According to opinions of this office, documents such as written reprimands and letters of caution, documents supporting a recommendation for suspension or dismissal, letters related to promotions and demotions, and records that were generated as part of an investigation of allegations of the misconduct and that detail incidents that gave rise to such allegations generally fall within the category of "employee evaluations or job performance records." See, e.g., Ark. Ops. Att'y Gen. Nos.2006-035; 2003-078; 2001-203; 1999-147; 1993-105; 1993-055; 1992-231; 1991-324. Documents received from third parties generally are not employee evaluation or job performance records, but might be classified as "personnel records." See, e.g., Ark. Op. Att'y Gen. Nos. 2006-038; 2006-035; 1998-001; 1996-342.

"Employee evaluation or job performance records" are releasable only if the following three conditions have been met:

1. There has been a final administrative resolution of any suspension or termination proceeding;

2. The records in question formed a basis for the decision made in that proceeding to suspend or terminate the employee; and

3. There is a compelling public interest in the disclosure of the records in question.

A.C.A. § 25-19-105(c)(1). Employee evaluation or job performance records cannot be released unless each prong of this test has been met.

The FOIA at no point defines the phrase `compelling public interest' as used in the final prong of the test for disclosure set forth in A.C.A. § 25-19-105(c)(1). However, Professors Watkins and Peltz, referring to this office's opinions on this issue, offer the following guidelines:

. . . [I]t seems that the following factors should be considered in determining whether a compelling public interest is present: (1) the nature of the infraction that led to suspension or termination, with particular concern as to whether violations of the public trust or gross incompetence are involved; (2) the existence of a public controversy related to the agency and its employees; and (3) the employee's position within the agency. In short, a general interest in the performance of public employees should not be considered compelling, for that concern is, at least theoretically, always present. However, a link between a given public controversy, an agency associated with the controversy in a specific way, and an employee within the agency who commits a serious breach of public trust should be sufficient to satisfy the `compelling public interest' requirement.

Watkins and Peltz, supra at 207 (footnotes omitted). Professors Watkins and Peltz also note that "the status of the employee" or "his rank within the bureaucratic hierarchy" may be relevant in determining whether a "compelling public interest" exists. Id. at 206 (noting that "[a]s a practical matter, such an interest is more likely to be present when a high-level employee is involved than when the [records] of `rank-and-file' workers are at issue.") The existence of a "compelling public interest" in disclosure will necessarily depend upon all of the surrounding facts and circumstances.

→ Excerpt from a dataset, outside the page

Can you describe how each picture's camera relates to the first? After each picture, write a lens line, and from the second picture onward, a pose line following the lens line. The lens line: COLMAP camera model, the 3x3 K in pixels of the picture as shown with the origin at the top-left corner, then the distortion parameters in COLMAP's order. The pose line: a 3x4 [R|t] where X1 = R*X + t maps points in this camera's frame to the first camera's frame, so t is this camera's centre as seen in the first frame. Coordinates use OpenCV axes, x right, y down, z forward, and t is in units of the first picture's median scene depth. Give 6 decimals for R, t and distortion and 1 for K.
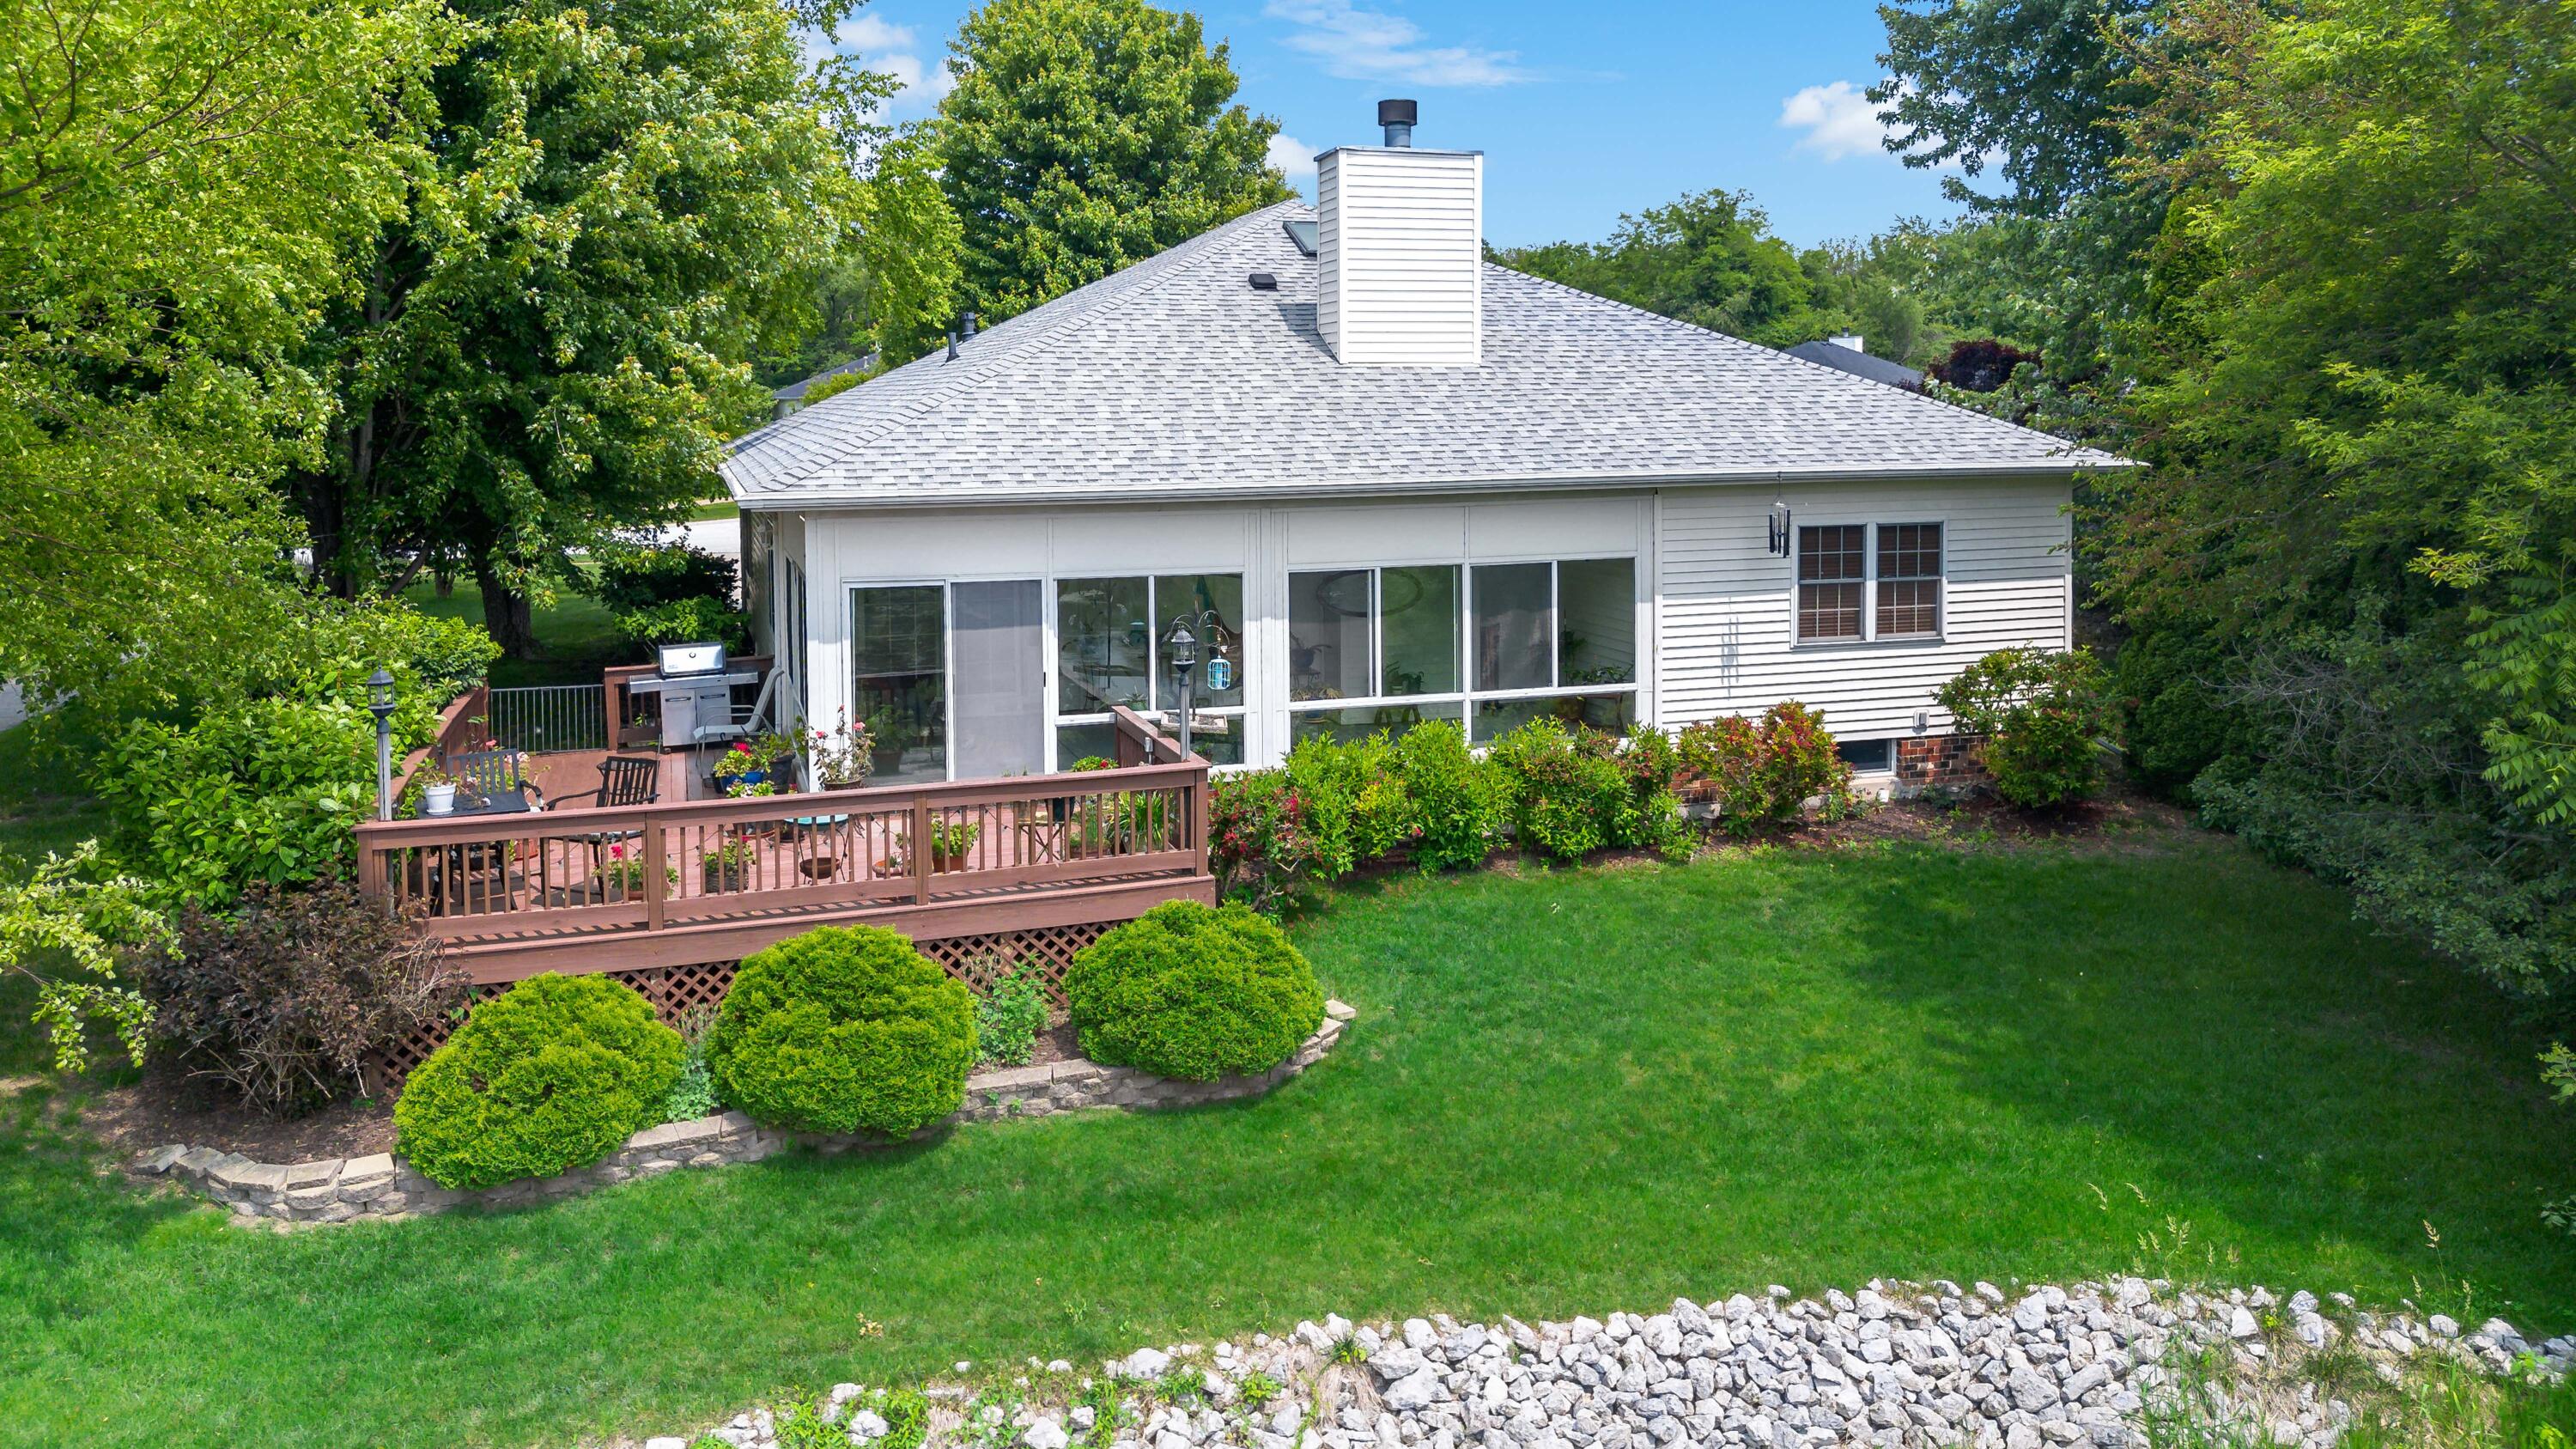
lens RADIAL K [[1881.7, 0, 1288.0], [0, 1881.7, 724.5], [0, 0, 1]] dist [0.009945, 0.006306]
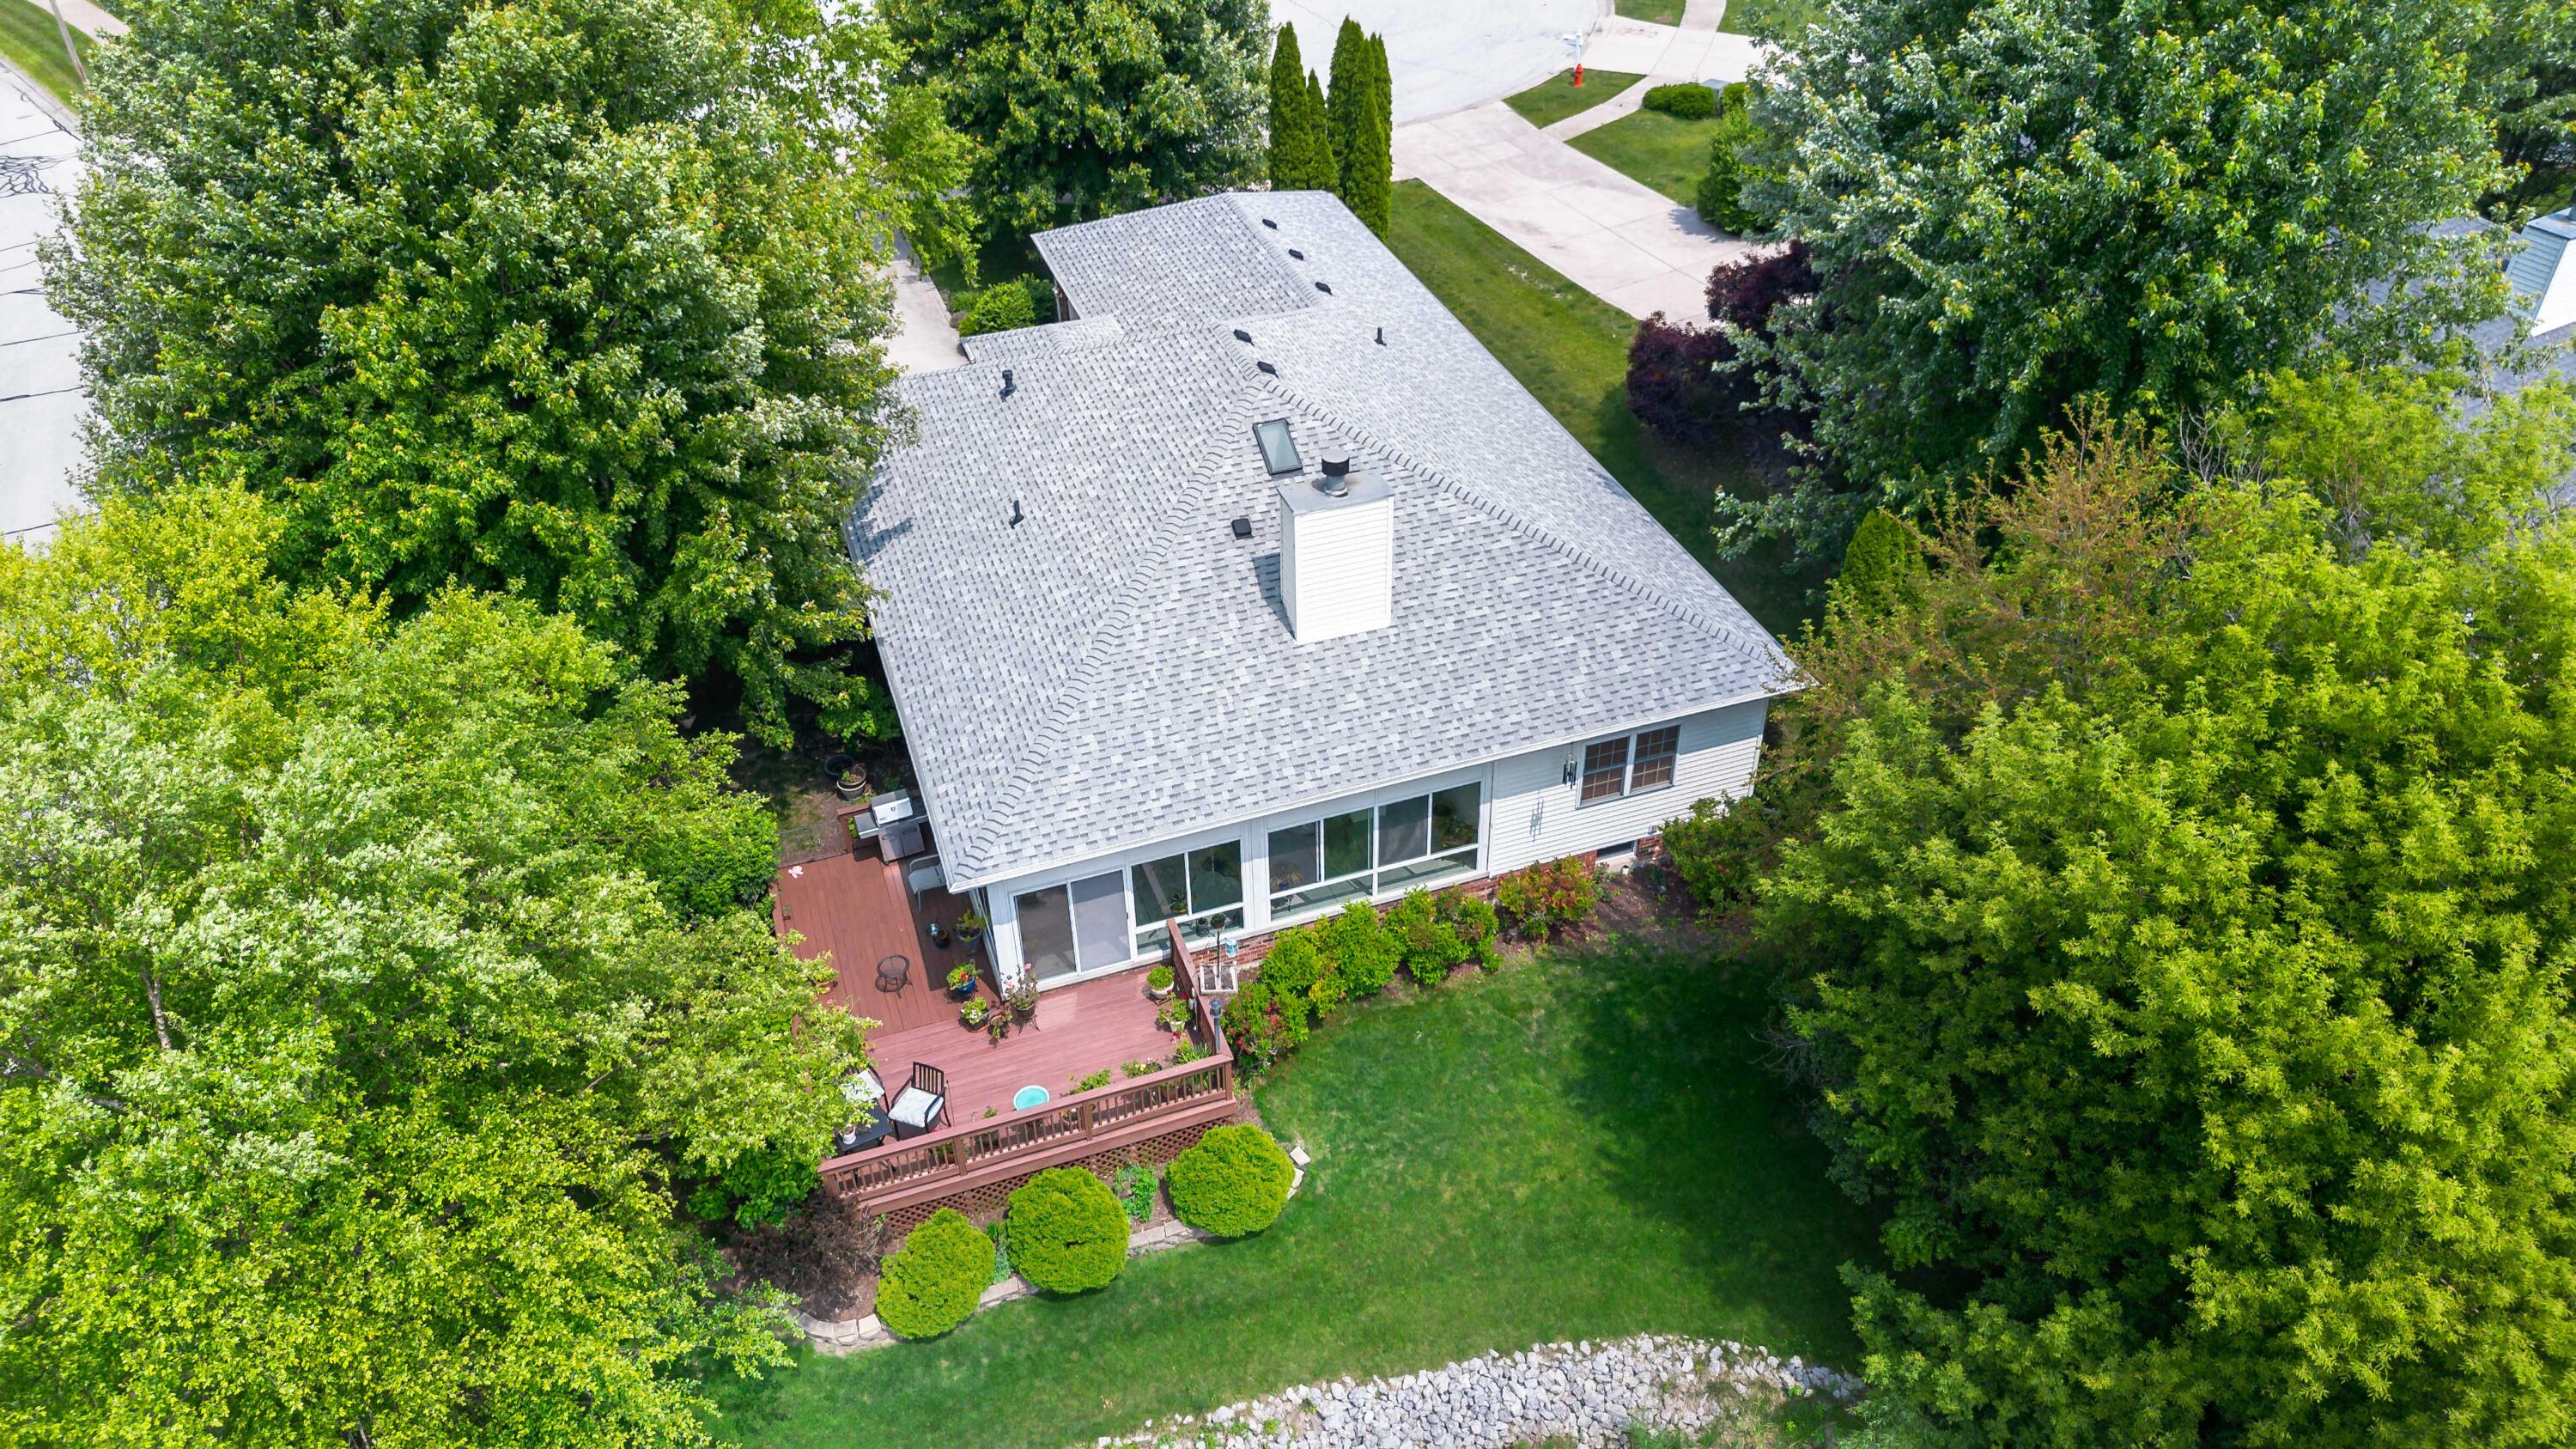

I am not situated to determine whether all the facts considered together would support the release of particular job performance or evaluation records. Only the custodian of the records can make that final decision, subject to review by a trier of fact, such as a judge or jury, with access to, and in full consideration of, all the relevant evidence.

Assistant Attorney General Jack Druff prepared the foregoing opinion, which I hereby approve.